Teks yang Diberikan |
BAB II NAMA, OBJEK DAN SUBJEK PAJAK Pasal 2 Dengan Nama Pajak Sarang Burung Walet dipungut pajak atas kegiatan pengambilan dan/atau pengusahaan Sarang Burung Walet.
6
Pasal 3 (1) Objek Pajak Sarang Burung Walet adalah pengambilan dan/atau pengusahaan Sarang Burung Walet. (2) Tidak termasuk Objek Pajak sebagaimana dimaksud pada ayat (1) adalah pengambilan Sarang Burung Walet yang telah dikenakan Penerimaan Negara Bukan Pajak (PNBP).
Pasal 4 (1) Subjek Pajak Sarang Burung Walet adalah orang pribadi atau Badan yang melakukan pengambilan dan/atau mengusahakan Sarang Burung Walet. (2) Wajib Pajak Sarang Burung Walet adalah orang pribadi atau Badan yang melakukan pengambilan dan/atau mengusahakan Sarang Burung Walet.

Tugas grafik berjawaban singkat:
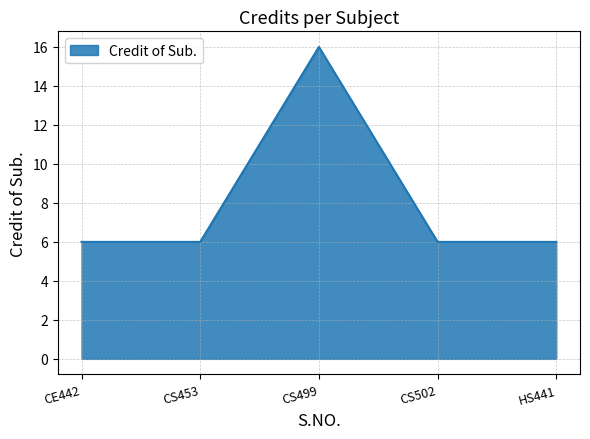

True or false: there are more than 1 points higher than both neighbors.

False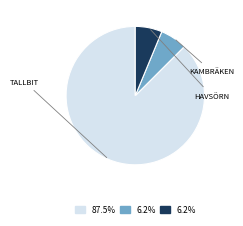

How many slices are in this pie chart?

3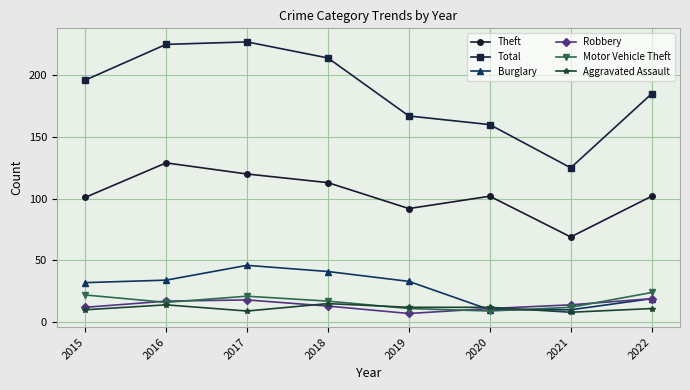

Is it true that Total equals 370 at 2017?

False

Tugas yang Dikerjakan |
1 - Sebutkan pengambilan sarang burung walet yang dikecualikan dari objek pajak menurut teks tentang Pajak Sarang Burung Walet.
2 - Lanjutkan teks tentang Pajak Sarang Burung Walet mulai setelah kalimat terakhirnya.

Jawaban |
1 - Pengambilan Sarang Burung Walet yang telah dikenakan Penerimaan Negara Bukan Pajak (PNBP).

2 -
BAB III DASAR PENGENAAN, TARIF, DAN TATA CARA PENGHITUNGAN PAJAK Pasal 5 (1) Dasar pengenaan pajak adalah Nilai Jual Sarang Burung Walet. (2) Nilai Jual Sarang Burung Walet sebagaimana dimaksud pada ayat (1) dihitung berdasarkan perkalian antara harga pasaran umum Sarang Burung Walet yang berlaku dengan volume Sarang Burung Walet. (3) Jika harga pasaran umum sebagaimana dimaksud pada ayat (2) tidak diketahui atau sulit diperoleh, digunakan nilai pasar yaitu harga rata-rata Sarang Burung Walet yang berlaku di daerah. (4) Ketentuan lebih lanjut mengenai harga rata-rata Sarang Burung Walet sebagaimana dimaksud pada ayat (3) ditetapkan secara periodik dengan Peraturan Bupati.
Pasal 6 Tarif Pajak Sarang Burung Walet ditetapkan sebesar 10% (sepuluh persen).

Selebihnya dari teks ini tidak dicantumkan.